### Task prompt
According to the net operating income excerpt, what do the non-GAAP financial measures adjust for? Please answer briefly.
-- Begin Selected excerpt --
Net Operating Income Non-GAAP Reconciliation In this presentation, we provide information about net operating income, operating earnings per share-diluted (operating EPS-diluted), operating return on average equity (operating ROE), operating return on average assets (operating ROA), operating noninterest expense, operating efficiency ratio, net income from discontinued operations-general operations, and earnings per share from discontinued operations-general operations, all of which are non-GAAP financial measures. This information supplements the results that are reported according to generally accepted accounting principles in the United States (GAAP) and should not be viewed in isolation from, or as a substitute for, GAAP results. The differences between the non-GAAP financial measures and the nearest comparable GAAP financial measures are reconciled in the tables below and on the next two slides. The Company believes that these non-GAAP financial measures and the reconciliations may be useful to investors because they adjust for fair value adjustments, acquisition and severance-related items and divestiture costs that management does not believe reflect the Company’s fundamental operating performance. (continued on next page)
-- End Selected excerpt --
-- Begin Given records --
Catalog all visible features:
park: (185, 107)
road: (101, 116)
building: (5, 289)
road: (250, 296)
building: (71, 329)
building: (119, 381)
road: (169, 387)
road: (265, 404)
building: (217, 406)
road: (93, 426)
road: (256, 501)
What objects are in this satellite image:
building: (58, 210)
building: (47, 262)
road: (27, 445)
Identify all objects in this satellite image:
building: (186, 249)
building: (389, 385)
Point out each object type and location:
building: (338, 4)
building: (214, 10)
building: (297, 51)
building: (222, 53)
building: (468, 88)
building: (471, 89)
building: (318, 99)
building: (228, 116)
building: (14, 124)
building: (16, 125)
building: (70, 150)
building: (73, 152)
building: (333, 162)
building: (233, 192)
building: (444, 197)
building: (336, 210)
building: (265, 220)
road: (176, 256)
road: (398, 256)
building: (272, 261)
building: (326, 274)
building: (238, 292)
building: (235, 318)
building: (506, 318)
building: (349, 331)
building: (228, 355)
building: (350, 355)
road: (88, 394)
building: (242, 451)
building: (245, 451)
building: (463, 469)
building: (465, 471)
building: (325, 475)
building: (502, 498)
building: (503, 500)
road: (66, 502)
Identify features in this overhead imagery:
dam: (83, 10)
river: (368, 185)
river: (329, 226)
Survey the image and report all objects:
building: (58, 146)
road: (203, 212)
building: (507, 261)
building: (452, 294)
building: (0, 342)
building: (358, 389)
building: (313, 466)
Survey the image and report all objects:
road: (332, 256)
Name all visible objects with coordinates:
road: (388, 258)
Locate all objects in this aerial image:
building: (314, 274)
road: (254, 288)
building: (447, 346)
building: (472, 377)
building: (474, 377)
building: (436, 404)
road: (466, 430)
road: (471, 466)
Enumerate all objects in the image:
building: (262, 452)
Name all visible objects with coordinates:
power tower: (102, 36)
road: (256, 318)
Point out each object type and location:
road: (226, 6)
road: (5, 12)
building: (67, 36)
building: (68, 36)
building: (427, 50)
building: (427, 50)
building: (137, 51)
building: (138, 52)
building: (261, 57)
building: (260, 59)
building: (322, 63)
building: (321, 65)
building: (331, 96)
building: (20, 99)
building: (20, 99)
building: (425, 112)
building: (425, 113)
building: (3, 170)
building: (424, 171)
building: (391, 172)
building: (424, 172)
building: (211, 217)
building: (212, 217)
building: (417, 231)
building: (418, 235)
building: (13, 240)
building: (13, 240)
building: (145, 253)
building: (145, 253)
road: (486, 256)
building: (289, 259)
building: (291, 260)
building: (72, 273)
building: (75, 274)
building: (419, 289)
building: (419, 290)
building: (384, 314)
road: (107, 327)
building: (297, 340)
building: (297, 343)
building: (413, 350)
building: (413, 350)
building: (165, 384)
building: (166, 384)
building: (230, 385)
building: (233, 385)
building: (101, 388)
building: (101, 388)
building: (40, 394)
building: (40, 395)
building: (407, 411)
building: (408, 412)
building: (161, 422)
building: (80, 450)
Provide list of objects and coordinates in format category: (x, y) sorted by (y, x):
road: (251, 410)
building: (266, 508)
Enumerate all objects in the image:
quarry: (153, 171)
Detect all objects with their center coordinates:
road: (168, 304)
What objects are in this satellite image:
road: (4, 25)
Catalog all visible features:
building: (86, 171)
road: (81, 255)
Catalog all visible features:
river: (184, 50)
-- End Given records --
### Response to the exercise
Fair value adjustments, acquisition and severance-related items, and divestiture costs.